Good thesis statement for the character Macduff in Macbeth.
Macduff serves as a character foil to Macbeth because their contrast conveys with greater clarity Macduff's strengths -- humility, loyalty, and goodness -- and Macbeth's flaws -- excessive ambition, disloyalty, and ruthlessness. Macduff is not overly ambitious, and he does not seek to increase his power. When Macbeth is crowned, Macduff doesn't go to the coronation; nor does he attend Macbeth's dinner party later on in the play. If Macduff were more interested in advancing himself, he could neglect his scruples, as Macbeth has done, and make a bid for greater power.
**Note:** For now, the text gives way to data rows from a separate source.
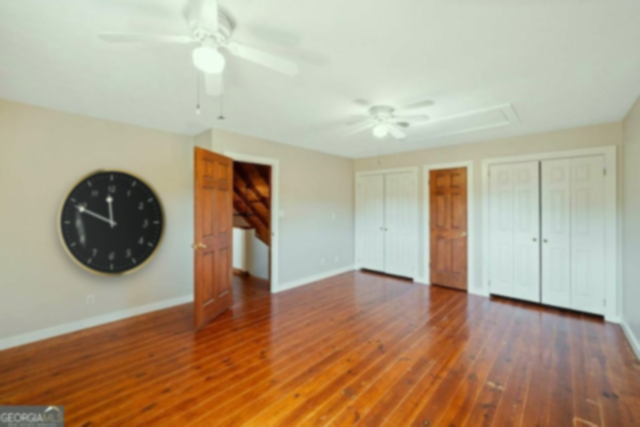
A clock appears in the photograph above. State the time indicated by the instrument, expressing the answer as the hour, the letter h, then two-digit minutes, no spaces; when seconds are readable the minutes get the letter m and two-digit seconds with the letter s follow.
11h49
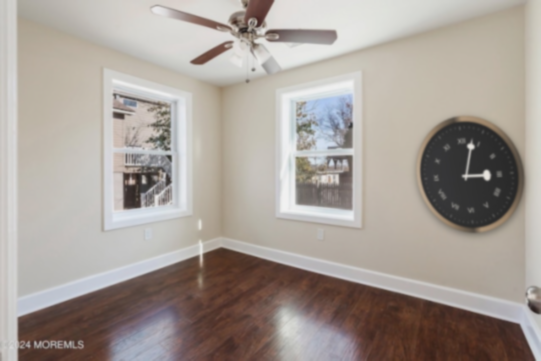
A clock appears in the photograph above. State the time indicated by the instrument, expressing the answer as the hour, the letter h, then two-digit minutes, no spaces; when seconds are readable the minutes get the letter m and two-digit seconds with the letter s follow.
3h03
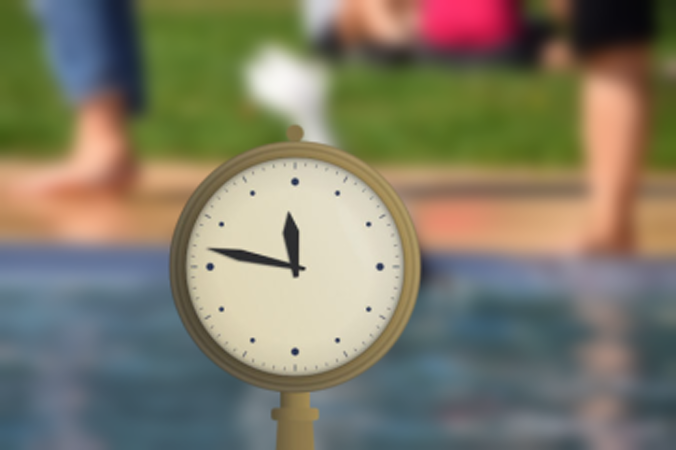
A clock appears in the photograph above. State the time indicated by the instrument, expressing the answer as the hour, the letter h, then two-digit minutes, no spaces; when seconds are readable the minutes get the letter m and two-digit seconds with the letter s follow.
11h47
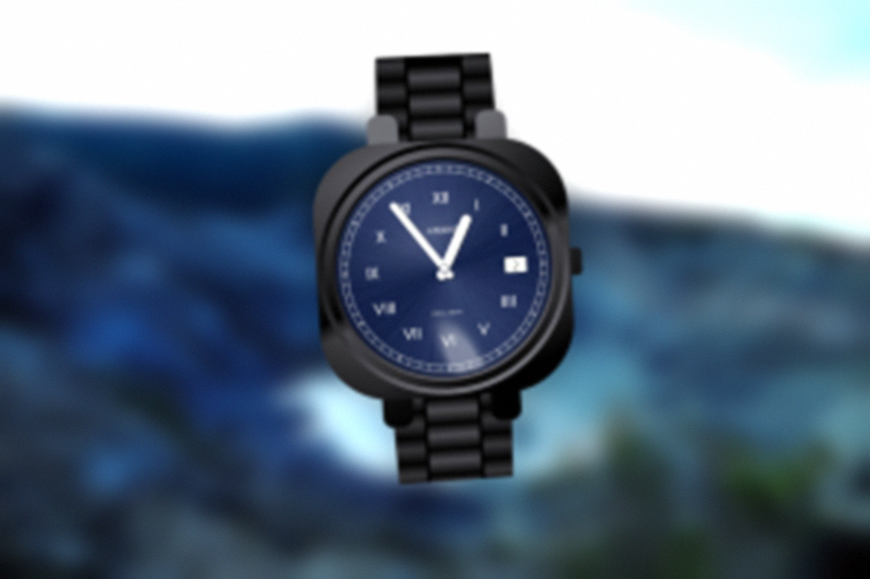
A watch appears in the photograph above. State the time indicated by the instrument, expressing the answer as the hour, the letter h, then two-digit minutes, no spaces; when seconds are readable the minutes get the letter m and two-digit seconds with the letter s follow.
12h54
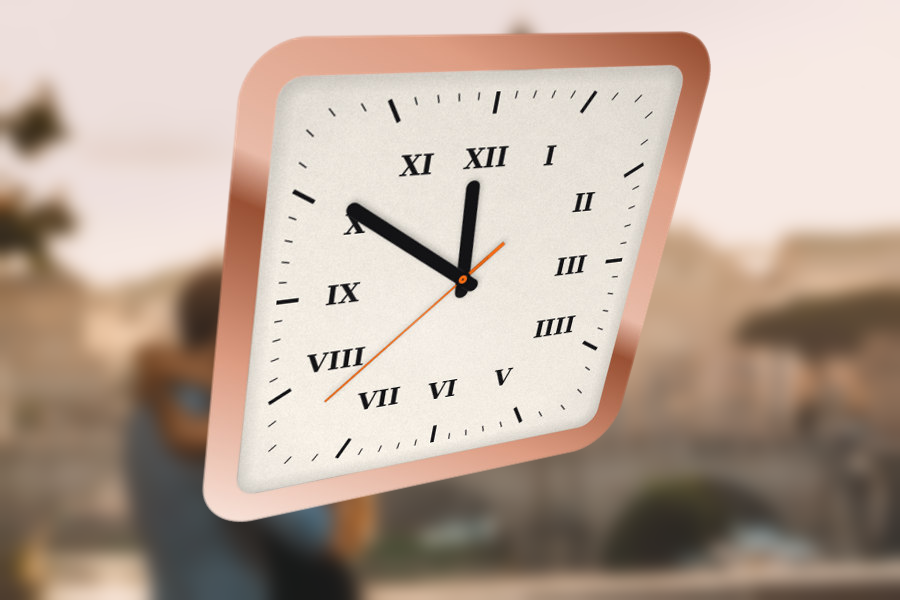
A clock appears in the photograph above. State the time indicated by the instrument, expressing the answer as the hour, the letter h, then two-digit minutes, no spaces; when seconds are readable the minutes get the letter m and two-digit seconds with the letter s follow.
11h50m38s
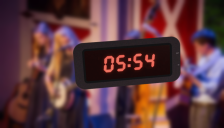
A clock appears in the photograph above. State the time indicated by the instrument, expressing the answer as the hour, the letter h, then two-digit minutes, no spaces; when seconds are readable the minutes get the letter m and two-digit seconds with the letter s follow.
5h54
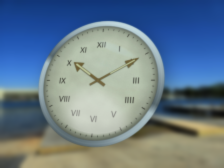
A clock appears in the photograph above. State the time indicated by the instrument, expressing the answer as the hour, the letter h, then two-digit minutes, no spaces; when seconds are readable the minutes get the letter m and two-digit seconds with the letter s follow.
10h10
Further, Macduff is loyal to Duncan, and his loyalty never seems to waver. When he discovers Duncan's body, he says, "Confusion now hath made his masterpiece. / Most sacrilegious murder hath broke ope / The Lord's anointed temple and stole thence / The life o' th' building" (2.3.76-79). He doesn't see Duncan's death and Malcolm's flight as an opportunity for himself; instead, he sincerely grieves the death of a good and kind king.
Finally, when Macduff travels to England to see Malcolm, he leaves his wife and children behind, and it doesn't seem to occur to him that Macbeth would direct any violence toward them. He has honor, something Macbeth lacks. Macduff initially intends only to unseat Macbeth, but once he learns that Macbeth has murdered his innocent family and servants, he vows to kill the king. However, it takes a great deal for him to reach this conclusion and it takes relatively little to convince Macbeth to murder.